The emotional and psychological guilt and pressure of the incident led to increased drinking, but he still tried to move on with his life and got married in 1980 at the age of 26, eventually having four children. But in 1987, his 1-year-old son Colin died in a choking incident with a babysitter, and in the next two-year time frame, he also lost a best friend in a plane crash, his father died at the age of 50 and his mother died at the age of 51.
“I was really leaning on drinking and self-medicating however I could,” he said. “I was a functioning alcoholic and a convenient Christian. If being a Christian around other people worked, then I wore it, but then I would drink with friends anytime it fit.”

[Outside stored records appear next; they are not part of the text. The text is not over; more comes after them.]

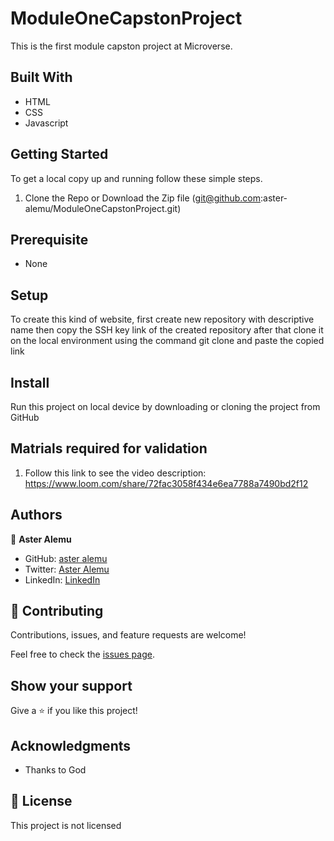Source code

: 
# ModuleOneCapstonProject

This is the first module capston project at Microverse.

## Built With

- HTML 
- CSS
- Javascript

## Getting Started

To get a local copy up and running follow these simple steps.

1. Clone the Repo or Download the Zip file (git@github.com:aster-alemu/ModuleOneCapstonProject.git)

## Prerequisite

- None

## Setup
To create this kind of  website, first create new repository with descriptive name then copy the SSH key link of the created repository after that clone it on the local environment using the command git clone and paste the copied link 

## Install

Run this project on local device by downloading or cloning the project from GitHub
 
## Matrials required for validation 

1. Follow this link to see the video description: https://www.loom.com/share/72fac3058f434e6ea7788a7490bd2f12

## Authors

👤 **Aster Alemu**

- GitHub: [aster alemu](https://github.com/aster-alemu)
- Twitter: [Aster Alemu](https://twitter.com/asteralemu)
- LinkedIn: [LinkedIn](https://linkedin.com/in/aster-alemu)

## 🤝 Contributing

Contributions, issues, and feature requests are welcome!

Feel free to check the [issues page](../../issues/).

## Show your support

Give a ⭐️ if you like this project!

## Acknowledgments

- Thanks to God

## 📝 License

This project is not licensed
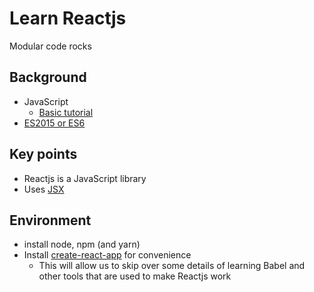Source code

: # Learn Reactjs
Modular code rocks

## Background
- JavaScript
  * [Basic tutorial](https://www.javascript.com/learn/javascript/strings)
- [ES2015 or ES6](https://github.com/lukehoban/es6features)

## Key points
- Reactjs is a JavaScript library
- Uses [JSX](http://buildwithreact.com/tutorial/jsx)

## Environment
- install node, npm (and yarn)
- Install [create-react-app](https://github.com/facebookincubator/create-react-app#getting-started) for convenience
  - This will allow us to skip over some details of learning Babel and other tools that are used to make Reactjs work
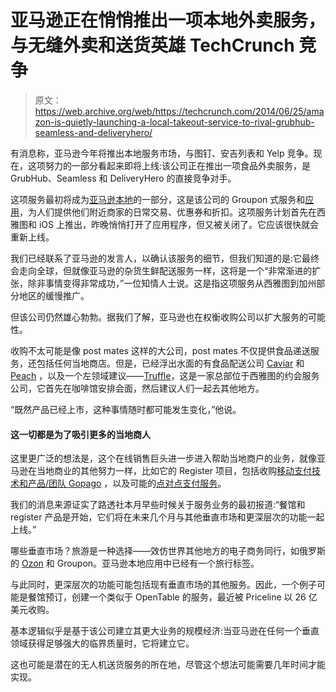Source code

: # 亚马逊正在悄悄推出一项本地外卖服务，与无缝外卖和送货英雄 TechCrunch 竞争

> 原文：<https://web.archive.org/web/https://techcrunch.com/2014/06/25/amazon-is-quietly-launching-a-local-takeout-service-to-rival-grubhub-seamless-and-deliveryhero/>

有消息称，亚马逊今年将推出本地服务市场，与图钉、安吉列表和 Yelp 竞争。现在，这项努力的一部分看起来即将上线:该公司正在推出一项食品外卖服务，是 GrubHub、Seamless 和 DeliveryHero 的直接竞争对手。

这项服务最初将成为[亚马逊本地](https://web.archive.org/web/20221206034717/http://local.amazon.com/)的一部分，这是该公司的 Groupon 式服务和[应用](https://web.archive.org/web/20221206034717/https://itunes.apple.com/us/app/amazon-local-deals-free-coupons/id548017839?mt=8)，为人们提供他们附近商家的日常交易、优惠券和折扣。这项服务计划首先在西雅图和 iOS 上推出，昨晚悄悄打开了应用程序，但又被关闭了。它应该很快就会重新上线。

我们已经联系了亚马逊的发言人，以确认该服务的细节，但我们知道的是:它最终会走向全球，但就像亚马逊的杂货生鲜配送服务一样，这将是一个“非常渐进的扩张，除非事情变得非常成功，”一位知情人士说。这是指这项服务从西雅图到加州部分地区的缓慢推广。

但该公司仍然雄心勃勃。据我们了解，亚马逊也在权衡收购公司以扩大服务的可能性。

收购不太可能是像 post mates 这样的大公司，post mates 不仅提供食品递送服务，还包括任何当地商店。但是，已经浮出水面的有食品配送公司 [Caviar](https://web.archive.org/web/20221206034717/https://www.trycaviar.com/) 和 [Peach](https://web.archive.org/web/20221206034717/https://www.peachd.com/) ，以及一个左领域建议——[Truffle](https://web.archive.org/web/20221206034717/http://www.truffle.io/)，这是一家总部位于西雅图的约会服务公司，它首先在咖啡馆安排会面，然后建议人们一起去其他地方。

“既然产品已经上市，这种事情随时都可能发生变化，”他说。

#### 这一切都是为了吸引更多的当地商人

这里更广泛的想法是，这个在线销售巨头进一步进入帮助当地商户的业务，就像亚马逊在当地商业的其他努力一样，比如它的 Register 项目，包括收购[移动支付技术和产品/团队 Gopago](https://web.archive.org/web/20221206034717/https://beta.techcrunch.com/2013/12/16/amazon-reportedly-buys-mobile-payments-startup-gopago-working-on-an-ambitious-new-project/) ，以及可能的[点对点支付服务](https://web.archive.org/web/20221206034717/https://beta.techcrunch.com/2014/01/29/amazon-wants-to-include-peer-to-peer-payments-in-its-real-world-paypal-competitor/)。

我们的消息来源证实了路透社本月早些时候关于服务业务的最初报道:“餐馆和 register 产品是开始，它们将在未来几个月与其他垂直市场和更深层次的功能一起上线。”

哪些垂直市场？旅游是一种选择——效仿世界其他地方的电子商务同行，如俄罗斯的 [Ozon](https://web.archive.org/web/20221206034717/http://ozon.ru/) 和 Groupon。亚马逊本地应用中已经有一个旅行标签。

与此同时，更深层次的功能可能包括现有垂直市场的其他服务。因此，一个例子可能是餐馆预订，创建一个类似于 OpenTable 的服务，最近被 Priceline 以 26 亿美元收购。

基本逻辑似乎是基于该公司建立其更大业务的规模经济:当亚马逊在任何一个垂直领域获得足够强大的临界质量时，它将建立它。

这也可能是潜在的无人机送货服务的所在地，尽管这个想法可能需要几年时间才能实现。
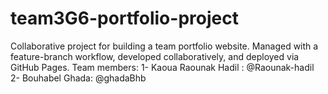 # team3G6-portfolio-project
Collaborative project for building a team portfolio website. Managed with a feature-branch workflow, developed collaboratively, and deployed via GitHub Pages.
Team members:
1- Kaoua Raounak Hadil : @Raounak-hadil
2- Bouhabel Ghada: @ghadaBhb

With so much tragedy that Headrick was living with, it led to his divorce, then things took yet another bad turn in 2010 when he was crossing a street in New Orleans, and a police car hit him. He suffered such severe injuries to his head, back and rear that he had a hip replacement and back surgery.
He had remarried in 1996, and life went on as he continued to work at Diamondhead Golf Course in Mississippi, while continuing to direct the U.S. Kids Golf Tour and coach the Holy Cross High School team. But alcohol and the Xanax began to consume his life for the past decade, something he couldn’t break on his own and was afraid to confide to others.
“Addiction will get you in the end,” he said. “It certainly did for me. My marriage was falling apart and I’m sure I would have lost everything had it not been for that chance encounter with the neighbor, not to mention my wife Carol sticking with me.
“I’ll forever be indebted to Carol for staying with me through all the hard times. She helped with my duties with U.S. Kids Golf and has been a wonderful wife and mother. Both of our children have graduated from college with honors, and I could never have gotten through all of this without her,” he said.
“All those years I lived a prideful life, since Jesus Christ was never someone I turned to. But now it’s clear the Lord has something planned for me and I never want to go back,” he added. “I feel new again and I’m not afraid to tell anyone.”
Headrick especially wants to thank Pastor Al Chartier at Journey Fellowship, stating, “if not for him and the grace of God, we would not be having this talk.”